------ 掲載本文

債券市場で、2022年中に米国のゼロ金利政策が解除されるとの見方が強まっている。QUICKが1日に発表した10月のQUICK月次調査<債券>で、米連邦準備理事会(FRB)の利上げ開始時期を聞いたところ、「22年後半」との回答が58%を占めた。続いて「23年前半」が23%、「22年前半」が10%だった。6月調査では6割以上の回答者が23年以降を予想していた。
新発10年物国債利回りの水準予想の平均は1カ月後(11月末時点)が0.095%、6カ月後(22年4月末時点)が0.102%と、前回調査に続き上方にシフトした。20年債や5年債、2年債の利回り予想も上昇した。
最も注目している債券価格の変動要因としては「海外金利」への注目度が最も高かったが、前回調査からは低下した。一方、「物価動向」の注目度は11%に上昇し、15年7月調査以来の高さとなった。資源価格の上昇などで、債券価格の下落(金利上昇)要因としてインフレ動向への関心が高まっている。
インフレの見通しは総じて上昇している。今後1年間のCPIコア変化率の予想平均は0.37%と20年2月調査以来の高さだった。一方、米国の個人消費支出(PCE)デフレーターコアの前年比上昇率を選択式で聞いたところ、21年に関しては「2~4%」が55%、「4~6%」が38%だったが、22年は「2~4%」との回答が75%を占めた。原油価格(WTI先物)の今年度の最高値は93.62ドル(平均値)と予想されている。
調査は10月26~28日に実施。債券市場関係者116人が回答した。

------------

作業項目 1 ▸
債券月次調査の記事で、FRBの利上げ開始時期として最も多かった回答は何で、その割合はいくらか。
作業項目 2 ▸
債券月次調査の記事に沿って、「物価動向」への注目度が上昇した理由を1〜3文で説明しなさい。
作業項目 3 ▸
債券月次調査の記事で、利回り予想が上昇したとされる国債をすべて挙げなさい。

------ 提供データ

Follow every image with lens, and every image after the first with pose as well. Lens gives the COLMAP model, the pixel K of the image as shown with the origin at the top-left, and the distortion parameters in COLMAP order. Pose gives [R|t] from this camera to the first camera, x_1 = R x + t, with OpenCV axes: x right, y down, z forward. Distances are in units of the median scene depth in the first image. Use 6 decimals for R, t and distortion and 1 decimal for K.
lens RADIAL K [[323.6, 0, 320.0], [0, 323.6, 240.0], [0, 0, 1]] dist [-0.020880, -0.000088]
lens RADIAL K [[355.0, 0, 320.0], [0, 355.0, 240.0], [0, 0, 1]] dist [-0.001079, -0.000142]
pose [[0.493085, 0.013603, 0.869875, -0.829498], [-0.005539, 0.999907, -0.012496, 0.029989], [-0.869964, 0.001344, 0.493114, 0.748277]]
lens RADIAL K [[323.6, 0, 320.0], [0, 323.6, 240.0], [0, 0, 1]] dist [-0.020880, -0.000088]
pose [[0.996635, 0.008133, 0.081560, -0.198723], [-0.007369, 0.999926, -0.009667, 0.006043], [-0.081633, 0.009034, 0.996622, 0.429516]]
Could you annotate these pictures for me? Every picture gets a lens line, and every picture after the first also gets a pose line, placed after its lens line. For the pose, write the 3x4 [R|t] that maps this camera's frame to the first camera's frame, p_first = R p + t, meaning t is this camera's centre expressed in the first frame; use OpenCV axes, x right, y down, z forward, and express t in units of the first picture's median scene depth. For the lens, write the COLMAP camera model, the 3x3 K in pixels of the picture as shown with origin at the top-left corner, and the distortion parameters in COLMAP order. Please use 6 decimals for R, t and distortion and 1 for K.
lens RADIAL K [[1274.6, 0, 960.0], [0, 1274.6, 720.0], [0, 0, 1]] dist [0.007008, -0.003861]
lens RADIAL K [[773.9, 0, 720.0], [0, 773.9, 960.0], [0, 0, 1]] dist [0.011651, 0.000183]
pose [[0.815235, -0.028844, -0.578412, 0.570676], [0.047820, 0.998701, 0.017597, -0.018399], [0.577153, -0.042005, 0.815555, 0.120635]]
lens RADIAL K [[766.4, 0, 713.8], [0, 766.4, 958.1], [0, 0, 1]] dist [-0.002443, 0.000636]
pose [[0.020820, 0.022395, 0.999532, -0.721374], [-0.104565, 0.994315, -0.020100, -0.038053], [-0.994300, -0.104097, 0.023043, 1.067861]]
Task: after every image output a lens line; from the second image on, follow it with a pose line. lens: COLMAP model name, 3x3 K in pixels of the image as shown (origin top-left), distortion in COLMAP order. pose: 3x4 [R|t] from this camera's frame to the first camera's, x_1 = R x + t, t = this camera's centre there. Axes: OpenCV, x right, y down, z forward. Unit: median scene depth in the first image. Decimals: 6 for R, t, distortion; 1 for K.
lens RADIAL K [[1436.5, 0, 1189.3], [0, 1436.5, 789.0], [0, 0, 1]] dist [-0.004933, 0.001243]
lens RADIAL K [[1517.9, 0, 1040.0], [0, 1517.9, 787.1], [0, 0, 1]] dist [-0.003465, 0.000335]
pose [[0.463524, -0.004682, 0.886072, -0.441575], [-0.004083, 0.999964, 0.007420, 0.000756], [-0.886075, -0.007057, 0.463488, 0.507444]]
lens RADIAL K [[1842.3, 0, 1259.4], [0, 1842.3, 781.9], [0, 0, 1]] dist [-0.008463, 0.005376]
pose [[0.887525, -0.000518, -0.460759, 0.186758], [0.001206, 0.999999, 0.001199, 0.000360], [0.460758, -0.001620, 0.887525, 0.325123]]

------------

回答欄 1 ▸
「22年後半」で、58%。

回答欄 2 ▸
資源価格の上昇などを背景に、債券価格の下落(金利上昇)要因としてインフレ動向への関心が高まっているため。その結果、「物価動向」の注目度は11%に上昇し、15年7月調査以来の高さとなった。

回答欄 3 ▸
新発10年物国債、20年債、5年債、2年債